— Я ж ничего не выдумываю, — сказал я и сделал два шага к своей училке, но та подскочила и велела всем выйти из класса — кроме меня.
Мимо прошел Гленн Флэк и заметил:
— Тебе сейчас влетит, Мендель Доус.
Кэрол Андерсон, которая в третьем классе была моей подружкой, кажется, была готова разреветься.
Мисс Субер сказала:
— Ты не сделал ничего дурного, Мендель. Пожалуйста, передай своему папе, что я все поняла. Когда он спросит, как прошел урок, просто скажи: «Мисс Субер все поняла». Хорошо?
Я сунул письмо в карман штанов и ответил:
— Мой папа — вдовец.
Когда я пришел домой, папа уже меня поджидал. Я так до сих пор и не знаю, чем он зарабатывал на жизнь, если не считать того, что постоянно разъезжал в радиусе ста миль от Сорока Пяти и скупал землю, а затем продавал ее снова, когда приходило время. Был у него такой талант.
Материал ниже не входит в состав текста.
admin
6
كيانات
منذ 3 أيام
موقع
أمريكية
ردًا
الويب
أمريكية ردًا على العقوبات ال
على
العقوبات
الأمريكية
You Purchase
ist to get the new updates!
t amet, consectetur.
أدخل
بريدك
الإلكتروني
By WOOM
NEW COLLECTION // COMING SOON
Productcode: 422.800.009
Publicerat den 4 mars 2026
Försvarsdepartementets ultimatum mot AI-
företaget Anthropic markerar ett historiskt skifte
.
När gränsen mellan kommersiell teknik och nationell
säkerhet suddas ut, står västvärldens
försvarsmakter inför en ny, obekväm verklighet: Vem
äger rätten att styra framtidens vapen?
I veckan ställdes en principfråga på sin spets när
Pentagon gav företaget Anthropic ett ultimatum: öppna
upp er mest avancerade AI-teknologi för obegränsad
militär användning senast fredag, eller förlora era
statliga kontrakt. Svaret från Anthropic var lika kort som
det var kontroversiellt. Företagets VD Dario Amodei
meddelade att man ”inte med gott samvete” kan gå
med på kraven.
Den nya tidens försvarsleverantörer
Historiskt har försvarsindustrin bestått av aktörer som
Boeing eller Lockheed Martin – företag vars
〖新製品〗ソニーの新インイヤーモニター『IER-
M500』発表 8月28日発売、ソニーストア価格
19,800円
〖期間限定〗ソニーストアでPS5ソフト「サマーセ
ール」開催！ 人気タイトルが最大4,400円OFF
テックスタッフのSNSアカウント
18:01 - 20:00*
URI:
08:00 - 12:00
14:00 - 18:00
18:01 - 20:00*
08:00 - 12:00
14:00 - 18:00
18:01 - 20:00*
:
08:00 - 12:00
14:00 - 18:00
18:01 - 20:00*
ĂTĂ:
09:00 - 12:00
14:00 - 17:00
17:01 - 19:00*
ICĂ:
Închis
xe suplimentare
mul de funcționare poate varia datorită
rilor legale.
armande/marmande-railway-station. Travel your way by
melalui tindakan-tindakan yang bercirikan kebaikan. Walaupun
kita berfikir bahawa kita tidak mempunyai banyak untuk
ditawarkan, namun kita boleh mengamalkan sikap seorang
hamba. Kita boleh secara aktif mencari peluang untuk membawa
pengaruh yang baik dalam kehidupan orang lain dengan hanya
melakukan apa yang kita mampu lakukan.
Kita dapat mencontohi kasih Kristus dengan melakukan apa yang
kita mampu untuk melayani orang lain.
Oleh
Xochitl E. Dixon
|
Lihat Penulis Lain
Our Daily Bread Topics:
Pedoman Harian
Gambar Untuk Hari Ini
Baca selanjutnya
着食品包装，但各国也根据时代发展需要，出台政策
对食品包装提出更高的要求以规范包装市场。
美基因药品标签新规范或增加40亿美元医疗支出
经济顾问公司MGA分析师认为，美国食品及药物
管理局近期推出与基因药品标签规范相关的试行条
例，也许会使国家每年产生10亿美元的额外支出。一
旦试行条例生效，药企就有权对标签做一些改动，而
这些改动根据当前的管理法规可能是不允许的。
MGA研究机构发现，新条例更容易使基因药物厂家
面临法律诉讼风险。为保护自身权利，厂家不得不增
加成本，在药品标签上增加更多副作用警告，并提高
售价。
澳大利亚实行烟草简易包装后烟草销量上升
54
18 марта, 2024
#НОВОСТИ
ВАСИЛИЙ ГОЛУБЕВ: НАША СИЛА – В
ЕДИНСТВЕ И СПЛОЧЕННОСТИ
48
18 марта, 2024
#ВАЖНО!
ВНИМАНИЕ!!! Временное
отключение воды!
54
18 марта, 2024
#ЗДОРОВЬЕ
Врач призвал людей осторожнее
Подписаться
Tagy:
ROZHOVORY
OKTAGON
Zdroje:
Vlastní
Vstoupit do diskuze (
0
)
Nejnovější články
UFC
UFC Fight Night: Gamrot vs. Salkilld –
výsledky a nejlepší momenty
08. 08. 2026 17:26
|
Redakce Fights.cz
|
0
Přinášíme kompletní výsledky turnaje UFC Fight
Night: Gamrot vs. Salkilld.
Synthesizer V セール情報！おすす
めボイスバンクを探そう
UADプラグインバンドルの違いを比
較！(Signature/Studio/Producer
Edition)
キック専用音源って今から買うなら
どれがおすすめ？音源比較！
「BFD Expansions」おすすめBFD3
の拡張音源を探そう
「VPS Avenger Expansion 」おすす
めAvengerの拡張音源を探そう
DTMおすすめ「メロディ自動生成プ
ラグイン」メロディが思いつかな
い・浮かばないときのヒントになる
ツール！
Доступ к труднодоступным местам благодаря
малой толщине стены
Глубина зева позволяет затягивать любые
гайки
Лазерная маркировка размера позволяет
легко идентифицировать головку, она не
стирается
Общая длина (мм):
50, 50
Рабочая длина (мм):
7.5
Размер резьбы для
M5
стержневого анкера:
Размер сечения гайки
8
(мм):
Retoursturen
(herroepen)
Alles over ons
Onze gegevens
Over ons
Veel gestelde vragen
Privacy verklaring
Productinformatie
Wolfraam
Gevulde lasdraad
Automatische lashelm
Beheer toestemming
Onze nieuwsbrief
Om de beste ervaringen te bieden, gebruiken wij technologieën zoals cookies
Так он сам говорил. сначала я даже думал, что «Талант» — марка его машины.
— Я целыми днями езжу и покупаю землю, — не раз говорил он, и до, и после того, как мама уехала, чтобы заменить собой Пэтси Клайн. — У меня Талант.
Я пришел домой с полотняным ранцем за спиной — в нем лежали учебник по математике и счеты.
— Эй, папа, — сказал я.
Он вытянул мне навстречу руки, точно вернувшийся домой военнопленный.
— Твоя учительница написала мне какую‑нибудь записку?
Я залез в карман и вытащил мятое письмо Элоизы к Абеляру. Протянул ему и сказал:
— Она не дала мне его дочитать.
— Не дала тебе дочитать? До какого места ты дошел?
Я ответил, что дошел только до «сахарного пампунчика» и спросил:
— Это и есть тот жизненный урок, о котором ты мне все время рассказываешь? Помнишь, как тогда, когда мы ездили в поход?
Папа довольно рано объяснил мне, как отличать обычные листики от ядовитого плюща. Мы тогда разбили палатку на берегу реки Салуда, никаких городских туалетов вокруг и в помине не было. Он все присматривался, какой участок потом можно будет продать с наибольшей выгодой.
— Черт бы ее разодрал! И больше она не сказала ничего, пока ты читал?
На папе был льняной костюм и галстук–шнурок. Я ответил:
— Она отпустила всех на перемену прямо посреди урока, когда я его читал. Это какой‑то розыгрыш, правда?
Папа посмотрел на меня так, будто я написал ему на ботинки:
— Ну зачем я буду так разыгрывать единственного человека на свете, которого люблю?
И в самом деле — зачем? Зачем человеку, который, как он сам часто любил мне рассказывать, до моего рождения играл в бейсбол за «Янкиз» летом, а в футбол за «Пэкерз» зимой, который даже проходил отборочные соревнования в Олимпийскую сборную, вообще вдруг начинать так подшучивать над своим девятилетним сыном?